#### WHAT YOU WILL DO:
Change "Exposiciones" to "Muestras" everywhere it appears in the listing below, and write out all of its lines again with nothing else altered. Leave the pictures out of your answer.

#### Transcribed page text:
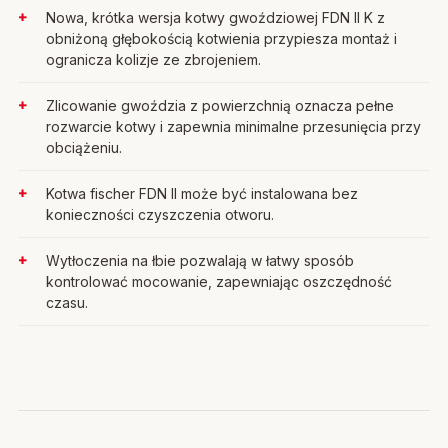
Nowa, krótka wersja kotwy gwoździowej FDN II K z
obniżoną głębokością kotwienia przypiesza montaż i
ogranicza kolizje ze zbrojeniem.
Zlicowanie gwoździa z powierzchnią oznacza pełne
rozwarcie kotwy i zapewnia minimalne przesunięcia przy
obciążeniu.
Kotwa fischer FDN II może być instalowana bez
konieczności czyszczenia otworu.
Wytłoczenia na łbie pozwalają w łatwy sposób
kontrolować mocowanie, zapewniając oszczędność
czasu.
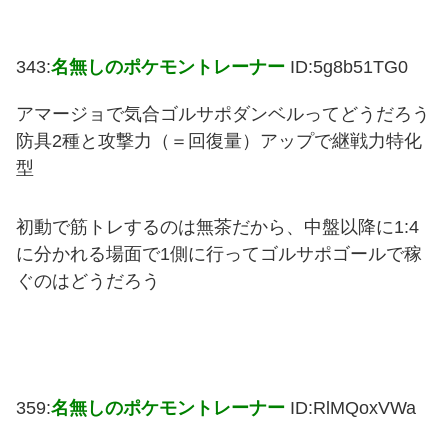
343:
名無しのポケモントレーナー
ID:5g8b51TG0
アマージョで気合ゴルサポダンベルってどうだろう
防具2種と攻撃力（＝回復量）アップで継戦力特化
型
初動で筋トレするのは無茶だから、中盤以降に1:4
に分かれる場面で1側に行ってゴルサポゴールで稼
ぐのはどうだろう
359:
名無しのポケモントレーナー
ID:RlMQoxVWa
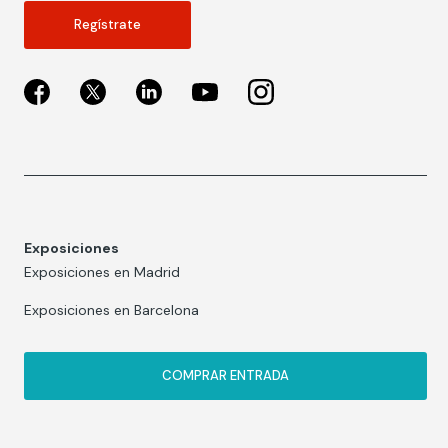
Regístrate
Exposiciones
Exposiciones en Madrid
Exposiciones en Barcelona
COMPRAR ENTRADA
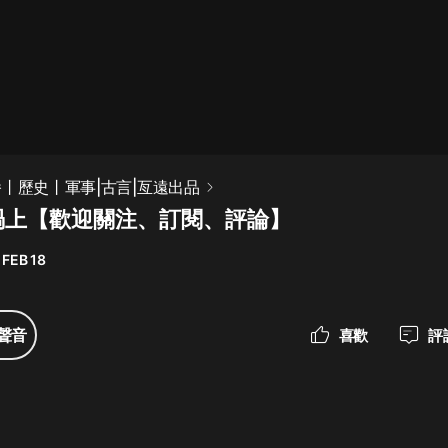
最佳女婿｜都市異能多人有聲劇｜一
種侃侃｜有聲小說
一種侃侃
米小圈上學記:一二三年級 | 暢銷出版
播丨歷史丨軍事|古言|亙遠出品
物
禍上【歡迎關注、訂閱、評論】
米小圈
 FEB 18
破壞者聯盟篇1-4季·猴子警長科學探
案記|寶寶巴士
寶寶巴士
聲音
喜歡
評
大奉打更人丨頭陀淵領銜多人有聲
劇|暢聽全集|王鶴棣、田曦薇主演影
視劇原著|賣報小郎君
頭陀淵講故事
總有這樣的歌只想一個人聽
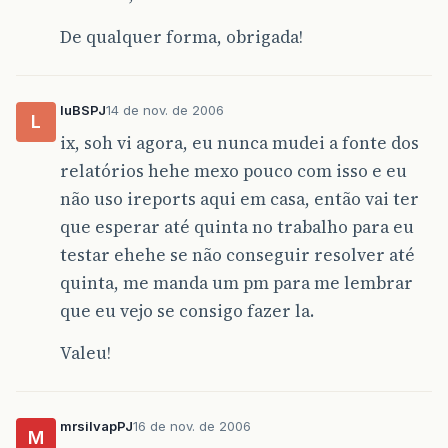
De qualquer forma, obrigada!
luBSPJ
14 de nov. de 2006
L
ix, soh vi agora, eu nunca mudei a fonte dos
relatórios hehe mexo pouco com isso e eu
não uso ireports aqui em casa, então vai ter
que esperar até quinta no trabalho para eu
testar ehehe se não conseguir resolver até
quinta, me manda um pm para me lembrar
que eu vejo se consigo fazer la.
Valeu!
mrsilvapPJ
16 de nov. de 2006
M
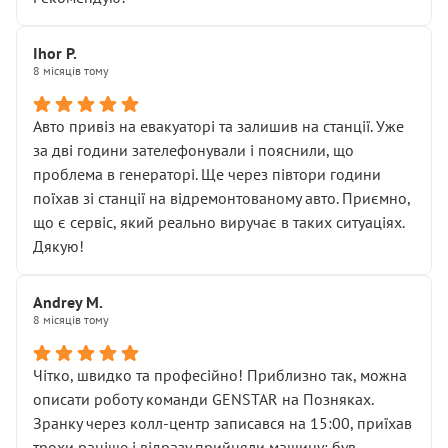
залишився таким самим, як і був. Тобто оплачена
“діагностика гальм” фактично нічого не дала.
Далі ситуація тільки погіршилась:
Ihor P.
8 місяців тому
• сказали, що тепер “потрібно знімати колеса”
• що біля авто стояти вже не можна
• почали озвучувати купу додаткових робіт без
Авто привіз на евакуаторі та залишив на станції. Уже
чіткого пояснення
за дві години зателефонували і пояснили, що
( ну все зняли та доробили) дякую!
проблема в генераторі. Ще через півтори години
Окремий момент, який виглядає абсурдно:
поїхав зі станції на відремонтованому авто. Приємно,
мені заявили, що бачок гальмівної рідини потрібно
що є сервіс, який реально виручає в таких ситуаціях.
міняти разом із головним гальмівним циліндром у
Дякую!
зборі.
Для людини, яка хоча б трохи розуміється на техніці,
Andrey M.
це звучить як мінімум непрофесійно, а як максимум —
8 місяців тому
спроба продати дорогий вузол замість елементарних
ущільнювачів.
Чітко, швидко та професійно! Приблизно так, можна
Що прикро — це не перший мій візит. Раніше міняв у
описати роботу команди GENSTAR на Позняках.
вас стартер, і тоді сервіс наче справив хороше
Зранку через колл-центр записався на 15:00, приїхав
враження. Але згодом знайшов декілька гайок під
трохи раніше і відразу прийняли машину: був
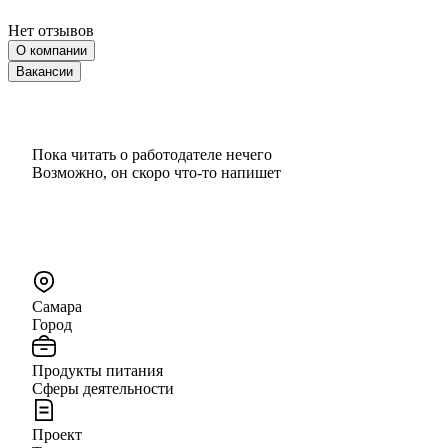
Нет отзывов
О компании
Вакансии
Пока читать о работодателе нечего
Возможно, он скоро что‑то напишет
Самара
Город
Продукты питания
Сферы деятельности
Проект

#### SOLUTION BELOW:
Nowa, krótka wersja kotwy gwoździowej FDN II K z
obniżoną głębokością kotwienia przypiesza montaż i
ogranicza kolizje ze zbrojeniem.
Zlicowanie gwoździa z powierzchnią oznacza pełne
rozwarcie kotwy i zapewnia minimalne przesunięcia przy
obciążeniu.
Kotwa fischer FDN II może być instalowana bez
konieczności czyszczenia otworu.
Wytłoczenia na łbie pozwalają w łatwy sposób
kontrolować mocowanie, zapewniając oszczędność
czasu.
343:
名無しのポケモントレーナー
ID:5g8b51TG0
アマージョで気合ゴルサポダンベルってどうだろう
防具2種と攻撃力（＝回復量）アップで継戦力特化
型
初動で筋トレするのは無茶だから、中盤以降に1:4
に分かれる場面で1側に行ってゴルサポゴールで稼
ぐのはどうだろう
359:
名無しのポケモントレーナー
ID:RlMQoxVWa
Regístrate
Muestras
Muestras en Madrid
Muestras en Barcelona
COMPRAR ENTRADA
最佳女婿｜都市異能多人有聲劇｜一
種侃侃｜有聲小說
一種侃侃
米小圈上學記:一二三年級 | 暢銷出版
播丨歷史丨軍事|古言|亙遠出品
物
禍上【歡迎關注、訂閱、評論】
米小圈
 FEB 18
破壞者聯盟篇1-4季·猴子警長科學探
案記|寶寶巴士
寶寶巴士
聲音
喜歡
評
大奉打更人丨頭陀淵領銜多人有聲
劇|暢聽全集|王鶴棣、田曦薇主演影
視劇原著|賣報小郎君
頭陀淵講故事
總有這樣的歌只想一個人聽
De qualquer forma, obrigada!
luBSPJ
14 de nov. de 2006
L
ix, soh vi agora, eu nunca mudei a fonte dos
relatórios hehe mexo pouco com isso e eu
não uso ireports aqui em casa, então vai ter
que esperar até quinta no trabalho para eu
testar ehehe se não conseguir resolver até
quinta, me manda um pm para me lembrar
que eu vejo se consigo fazer la.
Valeu!
mrsilvapPJ
16 de nov. de 2006
M
залишився таким самим, як і був. Тобто оплачена
“діагностика гальм” фактично нічого не дала.
Далі ситуація тільки погіршилась:
Ihor P.
8 місяців тому
• сказали, що тепер “потрібно знімати колеса”
• що біля авто стояти вже не можна
• почали озвучувати купу додаткових робіт без
Авто привіз на евакуаторі та залишив на станції. Уже
чіткого пояснення
за дві години зателефонували і пояснили, що
( ну все зняли та доробили) дякую!
проблема в генераторі. Ще через півтори години
Окремий момент, який виглядає абсурдно:
поїхав зі станції на відремонтованому авто. Приємно,
мені заявили, що бачок гальмівної рідини потрібно
що є сервіс, який реально виручає в таких ситуаціях.
міняти разом із головним гальмівним циліндром у
Дякую!
зборі.
Для людини, яка хоча б трохи розуміється на техніці,
Andrey M.
це звучить як мінімум непрофесійно, а як максимум —
8 місяців тому
спроба продати дорогий вузол замість елементарних
ущільнювачів.
Чітко, швидко та професійно! Приблизно так, можна
Що прикро — це не перший мій візит. Раніше міняв у
описати роботу команди GENSTAR на Позняках.
вас стартер, і тоді сервіс наче справив хороше
Зранку через колл-центр записався на 15:00, приїхав
враження. Але згодом знайшов декілька гайок під
трохи раніше і відразу прийняли машину: був
Нет отзывов
О компании
Вакансии
Пока читать о работодателе нечего
Возможно, он скоро что‑то напишет
Самара
Город
Продукты питания
Сферы деятельности
Проект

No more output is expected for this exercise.